TASK BRIEF ▸ Rename "name author" to "authority" in everything from the first line down to the line containing "collection date as typed: 9 December 1991". Return only those lines, with nothing else altered.

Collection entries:
========================

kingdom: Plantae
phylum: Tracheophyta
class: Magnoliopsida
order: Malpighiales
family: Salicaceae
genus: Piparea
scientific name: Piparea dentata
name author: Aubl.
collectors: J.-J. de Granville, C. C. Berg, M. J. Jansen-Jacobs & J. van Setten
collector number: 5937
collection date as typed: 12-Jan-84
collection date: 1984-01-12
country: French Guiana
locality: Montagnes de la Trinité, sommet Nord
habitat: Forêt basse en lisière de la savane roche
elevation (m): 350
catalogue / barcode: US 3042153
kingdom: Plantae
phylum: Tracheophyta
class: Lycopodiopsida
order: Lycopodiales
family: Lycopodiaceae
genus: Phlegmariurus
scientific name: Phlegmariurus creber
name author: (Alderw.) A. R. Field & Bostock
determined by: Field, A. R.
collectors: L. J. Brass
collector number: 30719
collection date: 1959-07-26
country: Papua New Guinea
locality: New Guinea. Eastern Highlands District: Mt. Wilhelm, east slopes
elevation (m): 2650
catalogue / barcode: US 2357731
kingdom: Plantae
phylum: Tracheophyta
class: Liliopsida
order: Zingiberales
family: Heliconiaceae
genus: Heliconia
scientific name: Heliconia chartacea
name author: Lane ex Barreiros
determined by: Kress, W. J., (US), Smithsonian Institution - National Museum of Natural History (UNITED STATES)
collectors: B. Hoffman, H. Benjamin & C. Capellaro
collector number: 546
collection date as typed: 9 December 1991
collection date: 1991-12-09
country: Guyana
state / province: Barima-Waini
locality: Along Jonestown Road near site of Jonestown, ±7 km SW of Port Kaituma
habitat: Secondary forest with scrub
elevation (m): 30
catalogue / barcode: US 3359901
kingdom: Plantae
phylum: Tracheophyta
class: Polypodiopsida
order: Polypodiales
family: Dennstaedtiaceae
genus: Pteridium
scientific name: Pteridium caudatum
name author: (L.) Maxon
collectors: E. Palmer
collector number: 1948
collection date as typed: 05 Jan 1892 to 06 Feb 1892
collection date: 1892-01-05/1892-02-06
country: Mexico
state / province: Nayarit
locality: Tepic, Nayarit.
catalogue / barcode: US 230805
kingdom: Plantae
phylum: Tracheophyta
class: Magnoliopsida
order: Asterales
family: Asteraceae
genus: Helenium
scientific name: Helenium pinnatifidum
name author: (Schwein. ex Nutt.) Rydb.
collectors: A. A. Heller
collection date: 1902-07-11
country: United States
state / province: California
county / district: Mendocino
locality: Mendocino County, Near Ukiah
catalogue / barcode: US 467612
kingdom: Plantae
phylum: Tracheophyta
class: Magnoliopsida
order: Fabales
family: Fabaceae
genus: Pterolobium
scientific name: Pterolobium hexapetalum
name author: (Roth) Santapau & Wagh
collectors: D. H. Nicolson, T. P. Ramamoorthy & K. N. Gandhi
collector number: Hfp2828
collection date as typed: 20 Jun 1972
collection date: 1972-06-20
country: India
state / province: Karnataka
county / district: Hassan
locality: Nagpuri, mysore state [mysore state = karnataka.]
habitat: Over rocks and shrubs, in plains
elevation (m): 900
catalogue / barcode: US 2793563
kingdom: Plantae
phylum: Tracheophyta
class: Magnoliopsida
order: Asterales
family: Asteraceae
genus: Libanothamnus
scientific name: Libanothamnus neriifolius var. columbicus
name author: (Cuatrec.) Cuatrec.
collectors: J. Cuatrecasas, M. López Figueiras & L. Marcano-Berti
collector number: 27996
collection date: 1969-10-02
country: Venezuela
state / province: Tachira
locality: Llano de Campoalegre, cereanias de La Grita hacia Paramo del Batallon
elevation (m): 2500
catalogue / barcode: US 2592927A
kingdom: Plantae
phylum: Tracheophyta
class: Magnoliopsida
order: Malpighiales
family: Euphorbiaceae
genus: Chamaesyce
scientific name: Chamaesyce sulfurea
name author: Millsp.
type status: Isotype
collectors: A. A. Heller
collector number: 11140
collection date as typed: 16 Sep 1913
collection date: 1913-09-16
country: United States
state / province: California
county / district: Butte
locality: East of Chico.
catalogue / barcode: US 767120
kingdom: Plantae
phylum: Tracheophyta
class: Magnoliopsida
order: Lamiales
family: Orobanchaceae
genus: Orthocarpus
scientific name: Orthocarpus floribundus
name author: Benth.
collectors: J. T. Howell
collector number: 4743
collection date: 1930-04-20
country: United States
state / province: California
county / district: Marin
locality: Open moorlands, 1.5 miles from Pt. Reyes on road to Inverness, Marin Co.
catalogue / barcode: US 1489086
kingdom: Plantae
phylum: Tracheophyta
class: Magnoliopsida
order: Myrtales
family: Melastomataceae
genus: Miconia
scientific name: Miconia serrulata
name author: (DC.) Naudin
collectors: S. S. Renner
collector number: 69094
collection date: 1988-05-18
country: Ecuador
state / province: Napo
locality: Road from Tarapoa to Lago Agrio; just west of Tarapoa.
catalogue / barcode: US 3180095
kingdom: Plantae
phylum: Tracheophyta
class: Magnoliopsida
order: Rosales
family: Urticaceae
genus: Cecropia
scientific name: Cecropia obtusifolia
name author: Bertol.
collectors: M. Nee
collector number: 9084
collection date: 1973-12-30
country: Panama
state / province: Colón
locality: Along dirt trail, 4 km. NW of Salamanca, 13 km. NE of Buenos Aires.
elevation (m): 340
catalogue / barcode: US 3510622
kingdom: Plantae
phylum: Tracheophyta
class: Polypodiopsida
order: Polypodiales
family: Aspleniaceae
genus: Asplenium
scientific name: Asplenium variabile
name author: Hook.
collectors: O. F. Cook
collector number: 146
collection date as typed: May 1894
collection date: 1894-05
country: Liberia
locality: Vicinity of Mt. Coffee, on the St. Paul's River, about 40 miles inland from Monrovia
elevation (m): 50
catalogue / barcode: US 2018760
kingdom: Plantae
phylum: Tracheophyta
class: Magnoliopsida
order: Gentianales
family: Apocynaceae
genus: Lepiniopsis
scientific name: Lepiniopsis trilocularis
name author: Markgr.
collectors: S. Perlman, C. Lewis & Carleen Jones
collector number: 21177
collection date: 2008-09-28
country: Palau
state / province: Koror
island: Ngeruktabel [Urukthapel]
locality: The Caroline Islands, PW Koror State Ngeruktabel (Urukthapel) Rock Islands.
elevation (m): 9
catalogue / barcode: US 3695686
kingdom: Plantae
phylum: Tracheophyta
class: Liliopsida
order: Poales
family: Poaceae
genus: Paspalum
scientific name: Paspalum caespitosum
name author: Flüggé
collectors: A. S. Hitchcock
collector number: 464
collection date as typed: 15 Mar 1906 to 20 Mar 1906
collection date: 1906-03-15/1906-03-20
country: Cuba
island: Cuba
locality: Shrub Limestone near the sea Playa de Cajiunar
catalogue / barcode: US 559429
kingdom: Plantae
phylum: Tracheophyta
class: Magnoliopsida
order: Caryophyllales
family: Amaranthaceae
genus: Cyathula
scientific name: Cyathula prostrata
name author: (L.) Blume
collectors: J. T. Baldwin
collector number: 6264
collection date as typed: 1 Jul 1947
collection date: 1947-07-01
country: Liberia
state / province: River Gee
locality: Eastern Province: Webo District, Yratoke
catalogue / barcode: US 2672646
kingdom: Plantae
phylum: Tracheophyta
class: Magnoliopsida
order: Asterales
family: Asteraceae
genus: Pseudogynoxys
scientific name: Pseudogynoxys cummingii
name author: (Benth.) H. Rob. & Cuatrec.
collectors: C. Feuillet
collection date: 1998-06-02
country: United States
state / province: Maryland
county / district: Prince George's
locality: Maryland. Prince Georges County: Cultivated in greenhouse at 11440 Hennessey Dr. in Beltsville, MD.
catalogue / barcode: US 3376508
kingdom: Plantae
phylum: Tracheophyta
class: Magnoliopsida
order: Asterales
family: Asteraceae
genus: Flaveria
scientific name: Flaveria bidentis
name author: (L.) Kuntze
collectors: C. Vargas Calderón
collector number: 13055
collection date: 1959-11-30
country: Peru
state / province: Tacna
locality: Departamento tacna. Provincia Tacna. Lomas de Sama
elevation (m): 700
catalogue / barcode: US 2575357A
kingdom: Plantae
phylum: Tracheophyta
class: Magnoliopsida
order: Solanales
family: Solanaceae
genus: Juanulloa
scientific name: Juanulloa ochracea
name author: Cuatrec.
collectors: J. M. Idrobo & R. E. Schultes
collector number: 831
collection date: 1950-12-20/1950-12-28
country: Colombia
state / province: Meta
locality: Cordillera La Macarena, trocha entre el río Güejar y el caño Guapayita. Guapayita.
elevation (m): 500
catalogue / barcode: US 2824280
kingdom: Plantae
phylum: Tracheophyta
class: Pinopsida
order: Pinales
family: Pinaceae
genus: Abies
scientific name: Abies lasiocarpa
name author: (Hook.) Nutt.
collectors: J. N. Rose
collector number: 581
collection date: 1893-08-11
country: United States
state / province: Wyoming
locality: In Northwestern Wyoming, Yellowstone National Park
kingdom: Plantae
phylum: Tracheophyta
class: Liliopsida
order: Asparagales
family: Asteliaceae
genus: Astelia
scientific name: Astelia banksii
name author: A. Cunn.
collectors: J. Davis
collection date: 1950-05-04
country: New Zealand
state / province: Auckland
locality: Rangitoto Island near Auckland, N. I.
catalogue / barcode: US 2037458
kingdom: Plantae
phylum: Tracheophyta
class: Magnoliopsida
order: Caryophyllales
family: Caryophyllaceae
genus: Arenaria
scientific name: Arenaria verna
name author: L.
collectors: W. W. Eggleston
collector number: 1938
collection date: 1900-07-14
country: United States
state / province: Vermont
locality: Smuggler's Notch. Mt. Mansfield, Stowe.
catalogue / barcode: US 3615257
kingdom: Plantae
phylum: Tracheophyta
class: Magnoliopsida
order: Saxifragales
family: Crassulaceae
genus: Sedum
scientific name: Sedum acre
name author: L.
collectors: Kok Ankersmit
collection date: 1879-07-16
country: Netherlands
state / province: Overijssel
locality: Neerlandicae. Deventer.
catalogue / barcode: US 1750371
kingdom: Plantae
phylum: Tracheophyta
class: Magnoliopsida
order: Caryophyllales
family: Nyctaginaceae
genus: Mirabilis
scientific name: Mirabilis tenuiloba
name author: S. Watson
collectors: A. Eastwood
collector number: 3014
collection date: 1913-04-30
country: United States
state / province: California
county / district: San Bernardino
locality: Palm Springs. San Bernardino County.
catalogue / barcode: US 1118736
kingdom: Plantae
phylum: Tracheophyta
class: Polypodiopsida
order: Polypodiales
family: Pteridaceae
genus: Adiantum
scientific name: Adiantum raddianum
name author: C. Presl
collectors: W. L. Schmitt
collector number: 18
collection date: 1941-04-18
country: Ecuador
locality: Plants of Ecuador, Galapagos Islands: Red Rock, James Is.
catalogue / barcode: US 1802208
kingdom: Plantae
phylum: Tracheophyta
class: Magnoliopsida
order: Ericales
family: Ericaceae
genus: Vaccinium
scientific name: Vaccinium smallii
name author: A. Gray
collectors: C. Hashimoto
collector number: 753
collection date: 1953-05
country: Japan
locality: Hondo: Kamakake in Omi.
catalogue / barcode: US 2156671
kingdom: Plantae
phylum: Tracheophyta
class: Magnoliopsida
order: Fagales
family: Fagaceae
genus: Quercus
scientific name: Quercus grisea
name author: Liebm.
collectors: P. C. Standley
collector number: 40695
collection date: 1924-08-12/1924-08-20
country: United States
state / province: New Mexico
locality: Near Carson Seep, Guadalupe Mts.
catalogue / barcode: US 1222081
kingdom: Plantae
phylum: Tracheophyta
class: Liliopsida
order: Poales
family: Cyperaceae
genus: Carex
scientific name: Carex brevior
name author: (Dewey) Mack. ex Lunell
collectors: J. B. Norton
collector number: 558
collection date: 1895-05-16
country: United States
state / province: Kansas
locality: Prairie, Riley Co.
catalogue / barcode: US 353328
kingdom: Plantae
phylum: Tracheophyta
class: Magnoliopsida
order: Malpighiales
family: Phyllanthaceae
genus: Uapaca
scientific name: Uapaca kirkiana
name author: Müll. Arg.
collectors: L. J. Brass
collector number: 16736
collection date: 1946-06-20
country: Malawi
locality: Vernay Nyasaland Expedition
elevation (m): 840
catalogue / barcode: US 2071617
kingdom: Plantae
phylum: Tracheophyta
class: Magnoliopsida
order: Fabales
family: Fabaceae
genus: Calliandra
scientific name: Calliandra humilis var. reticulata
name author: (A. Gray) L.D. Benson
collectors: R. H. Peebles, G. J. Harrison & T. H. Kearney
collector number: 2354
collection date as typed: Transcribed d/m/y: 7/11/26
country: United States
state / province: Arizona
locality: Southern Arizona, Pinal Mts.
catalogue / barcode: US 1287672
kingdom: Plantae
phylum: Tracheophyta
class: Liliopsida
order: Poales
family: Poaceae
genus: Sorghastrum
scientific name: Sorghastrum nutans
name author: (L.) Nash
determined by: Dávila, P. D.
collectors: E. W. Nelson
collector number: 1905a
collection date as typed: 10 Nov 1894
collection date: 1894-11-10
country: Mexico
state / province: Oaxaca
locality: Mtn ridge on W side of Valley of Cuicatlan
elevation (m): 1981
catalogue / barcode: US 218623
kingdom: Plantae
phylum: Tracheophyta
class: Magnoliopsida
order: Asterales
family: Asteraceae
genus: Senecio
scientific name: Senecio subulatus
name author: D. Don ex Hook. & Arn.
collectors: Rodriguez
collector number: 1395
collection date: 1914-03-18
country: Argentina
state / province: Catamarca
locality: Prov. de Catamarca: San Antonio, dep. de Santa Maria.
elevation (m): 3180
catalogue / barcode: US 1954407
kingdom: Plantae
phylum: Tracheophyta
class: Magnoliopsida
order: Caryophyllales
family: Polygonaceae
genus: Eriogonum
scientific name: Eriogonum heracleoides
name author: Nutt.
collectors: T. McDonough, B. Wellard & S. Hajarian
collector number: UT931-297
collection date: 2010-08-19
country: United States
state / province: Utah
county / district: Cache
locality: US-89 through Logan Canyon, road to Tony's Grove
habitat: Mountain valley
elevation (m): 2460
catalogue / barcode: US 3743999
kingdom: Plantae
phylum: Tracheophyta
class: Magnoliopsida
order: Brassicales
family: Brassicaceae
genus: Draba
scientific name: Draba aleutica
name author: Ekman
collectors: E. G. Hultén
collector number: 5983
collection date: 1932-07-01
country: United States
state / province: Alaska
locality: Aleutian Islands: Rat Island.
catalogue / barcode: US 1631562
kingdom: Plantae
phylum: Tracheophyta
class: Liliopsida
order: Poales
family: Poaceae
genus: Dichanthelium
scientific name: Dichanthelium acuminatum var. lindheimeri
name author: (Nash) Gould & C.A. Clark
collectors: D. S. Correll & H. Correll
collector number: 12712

========================

FINISHED TASK ▸
kingdom: Plantae
phylum: Tracheophyta
class: Magnoliopsida
order: Malpighiales
family: Salicaceae
genus: Piparea
scientific name: Piparea dentata
authority: Aubl.
collectors: J.-J. de Granville, C. C. Berg, M. J. Jansen-Jacobs & J. van Setten
collector number: 5937
collection date as typed: 12-Jan-84
collection date: 1984-01-12
country: French Guiana
locality: Montagnes de la Trinité, sommet Nord
habitat: Forêt basse en lisière de la savane roche
elevation (m): 350
catalogue / barcode: US 3042153
kingdom: Plantae
phylum: Tracheophyta
class: Lycopodiopsida
order: Lycopodiales
family: Lycopodiaceae
genus: Phlegmariurus
scientific name: Phlegmariurus creber
authority: (Alderw.) A. R. Field & Bostock
determined by: Field, A. R.
collectors: L. J. Brass
collector number: 30719
collection date: 1959-07-26
country: Papua New Guinea
locality: New Guinea. Eastern Highlands District: Mt. Wilhelm, east slopes
elevation (m): 2650
catalogue / barcode: US 2357731
kingdom: Plantae
phylum: Tracheophyta
class: Liliopsida
order: Zingiberales
family: Heliconiaceae
genus: Heliconia
scientific name: Heliconia chartacea
authority: Lane ex Barreiros
determined by: Kress, W. J., (US), Smithsonian Institution - National Museum of Natural History (UNITED STATES)
collectors: B. Hoffman, H. Benjamin & C. Capellaro
collector number: 546
collection date as typed: 9 December 1991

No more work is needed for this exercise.